Lineage files document where data comes from: the upstream sources, transformations, and dependencies that produced each dataset. This is critical for impact analysis and for AI agents to understand data provenance.

Each glossary term gets its own file in the glossary/ directory. A term file defines the business meaning of a concept (e.g., “ARR”, “churn”, “active user”), including its canonical definition, related terms, and which fields map to it.

Fields in governance files link to glossary terms, connecting technical column names to business language.

Owner files define teams or individuals who are responsible for data assets. They include contact information, escalation paths, and the list of datasets they own.

contextkit.config.yaml — Project configuration

Section titled “contextkit.config.yaml — Project configuration”

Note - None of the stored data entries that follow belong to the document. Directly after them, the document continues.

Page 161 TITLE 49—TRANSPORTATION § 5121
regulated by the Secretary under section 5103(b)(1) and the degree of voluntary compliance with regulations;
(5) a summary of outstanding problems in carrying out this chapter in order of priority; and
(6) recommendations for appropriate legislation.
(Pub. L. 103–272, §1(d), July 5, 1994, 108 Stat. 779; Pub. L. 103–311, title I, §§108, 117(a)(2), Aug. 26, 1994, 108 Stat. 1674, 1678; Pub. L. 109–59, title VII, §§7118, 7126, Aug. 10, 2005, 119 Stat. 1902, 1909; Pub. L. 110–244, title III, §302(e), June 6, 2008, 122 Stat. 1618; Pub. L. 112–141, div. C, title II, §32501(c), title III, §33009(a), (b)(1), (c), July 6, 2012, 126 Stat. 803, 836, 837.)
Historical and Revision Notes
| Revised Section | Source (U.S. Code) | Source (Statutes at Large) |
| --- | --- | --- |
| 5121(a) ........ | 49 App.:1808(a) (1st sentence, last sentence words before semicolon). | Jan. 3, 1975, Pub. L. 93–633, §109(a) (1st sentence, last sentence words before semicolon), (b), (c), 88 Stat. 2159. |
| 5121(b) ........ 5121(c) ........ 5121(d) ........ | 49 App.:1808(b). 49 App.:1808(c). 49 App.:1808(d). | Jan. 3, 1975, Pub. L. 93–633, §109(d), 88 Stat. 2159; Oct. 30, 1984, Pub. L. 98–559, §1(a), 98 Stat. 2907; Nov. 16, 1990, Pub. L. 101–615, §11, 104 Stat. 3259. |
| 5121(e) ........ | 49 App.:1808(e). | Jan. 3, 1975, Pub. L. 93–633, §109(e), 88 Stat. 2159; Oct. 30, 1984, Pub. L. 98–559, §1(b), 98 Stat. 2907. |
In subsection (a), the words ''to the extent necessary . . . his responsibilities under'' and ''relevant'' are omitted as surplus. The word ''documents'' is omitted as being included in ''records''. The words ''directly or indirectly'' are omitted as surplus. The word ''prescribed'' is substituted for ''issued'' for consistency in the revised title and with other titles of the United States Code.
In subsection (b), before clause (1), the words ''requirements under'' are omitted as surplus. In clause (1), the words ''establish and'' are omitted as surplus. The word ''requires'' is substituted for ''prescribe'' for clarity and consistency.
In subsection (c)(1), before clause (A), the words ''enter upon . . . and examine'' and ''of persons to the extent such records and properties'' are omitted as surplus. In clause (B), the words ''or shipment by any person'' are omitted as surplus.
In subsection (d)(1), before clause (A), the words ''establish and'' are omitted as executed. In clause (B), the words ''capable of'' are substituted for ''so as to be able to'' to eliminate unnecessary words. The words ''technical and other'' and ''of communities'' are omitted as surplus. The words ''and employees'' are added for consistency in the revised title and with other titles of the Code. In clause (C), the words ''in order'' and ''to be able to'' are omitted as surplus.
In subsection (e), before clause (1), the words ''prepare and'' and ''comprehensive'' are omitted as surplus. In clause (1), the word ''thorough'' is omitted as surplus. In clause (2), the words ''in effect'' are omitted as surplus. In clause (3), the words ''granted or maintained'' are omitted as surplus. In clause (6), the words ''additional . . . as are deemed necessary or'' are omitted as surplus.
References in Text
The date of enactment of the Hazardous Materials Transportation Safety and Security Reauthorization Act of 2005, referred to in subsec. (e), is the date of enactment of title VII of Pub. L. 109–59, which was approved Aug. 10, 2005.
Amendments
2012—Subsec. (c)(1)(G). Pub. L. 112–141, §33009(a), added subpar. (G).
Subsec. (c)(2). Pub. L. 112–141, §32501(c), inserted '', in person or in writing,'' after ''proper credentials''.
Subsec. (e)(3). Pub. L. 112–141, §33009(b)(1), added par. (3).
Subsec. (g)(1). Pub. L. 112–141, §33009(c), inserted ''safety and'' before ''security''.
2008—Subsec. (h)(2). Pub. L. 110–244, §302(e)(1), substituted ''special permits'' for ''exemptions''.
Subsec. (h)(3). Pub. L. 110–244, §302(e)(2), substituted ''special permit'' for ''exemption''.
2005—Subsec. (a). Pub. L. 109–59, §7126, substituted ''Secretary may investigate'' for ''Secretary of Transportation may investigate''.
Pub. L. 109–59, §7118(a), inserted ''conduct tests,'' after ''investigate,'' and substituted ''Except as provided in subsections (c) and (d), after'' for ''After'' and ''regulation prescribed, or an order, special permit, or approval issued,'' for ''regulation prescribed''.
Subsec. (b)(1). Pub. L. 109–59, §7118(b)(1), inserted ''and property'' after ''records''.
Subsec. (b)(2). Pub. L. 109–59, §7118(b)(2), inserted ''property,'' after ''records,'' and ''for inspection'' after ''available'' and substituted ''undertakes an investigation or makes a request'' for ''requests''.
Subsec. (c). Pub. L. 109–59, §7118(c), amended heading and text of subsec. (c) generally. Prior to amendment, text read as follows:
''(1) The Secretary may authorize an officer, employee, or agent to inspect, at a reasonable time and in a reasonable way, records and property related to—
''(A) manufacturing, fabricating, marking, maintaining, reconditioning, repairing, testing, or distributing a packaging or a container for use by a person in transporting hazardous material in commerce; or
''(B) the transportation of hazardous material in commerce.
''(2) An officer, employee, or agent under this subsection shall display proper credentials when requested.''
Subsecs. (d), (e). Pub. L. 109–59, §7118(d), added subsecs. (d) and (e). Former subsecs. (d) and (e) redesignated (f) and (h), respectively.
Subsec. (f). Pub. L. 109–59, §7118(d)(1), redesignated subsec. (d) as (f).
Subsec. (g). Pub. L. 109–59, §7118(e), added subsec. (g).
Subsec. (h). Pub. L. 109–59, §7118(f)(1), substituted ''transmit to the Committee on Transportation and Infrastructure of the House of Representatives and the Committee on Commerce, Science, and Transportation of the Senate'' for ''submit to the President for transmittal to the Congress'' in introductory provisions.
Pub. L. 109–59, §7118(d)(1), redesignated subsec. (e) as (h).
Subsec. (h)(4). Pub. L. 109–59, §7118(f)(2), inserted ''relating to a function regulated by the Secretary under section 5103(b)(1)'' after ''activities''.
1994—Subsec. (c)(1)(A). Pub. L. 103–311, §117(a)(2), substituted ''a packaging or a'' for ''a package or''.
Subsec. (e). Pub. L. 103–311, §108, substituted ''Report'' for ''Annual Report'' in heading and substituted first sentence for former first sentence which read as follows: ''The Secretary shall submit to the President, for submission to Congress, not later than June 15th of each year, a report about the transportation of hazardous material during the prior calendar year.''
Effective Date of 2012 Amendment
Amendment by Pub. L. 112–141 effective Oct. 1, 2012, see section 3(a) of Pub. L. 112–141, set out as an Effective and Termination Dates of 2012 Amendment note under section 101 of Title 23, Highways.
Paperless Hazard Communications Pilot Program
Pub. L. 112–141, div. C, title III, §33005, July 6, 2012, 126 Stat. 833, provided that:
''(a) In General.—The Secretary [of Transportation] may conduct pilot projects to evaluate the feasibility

The root configuration file for a ContextKit project. It defines:

  • Data sources — warehouse connections (Snowflake, BigQuery, Postgres, DuckDB, etc.)
  • Project settings — default schemas, naming conventions, output paths
  • Enrichment configuration — LLM provider settings for context enrich

The most important design principle in ContextKit’s file structure is that OSI files define schema and companion files add governance. This means:

  1. OSI files are portable. They follow an open standard and can be consumed by any tool that supports OSI.
  2. Governance is additive. You can regenerate OSI files from your warehouse without losing trust status, business rules, or semantic roles.
  3. Each concern has one home. Ownership lives in governance files, not scattered across multiple locations. Business rules live in rules files, not embedded in schema definitions.

This separation makes it safe to run context introspect repeatedly as your warehouse evolves — new tables and columns are picked up automatically, while existing governance metadata is preserved.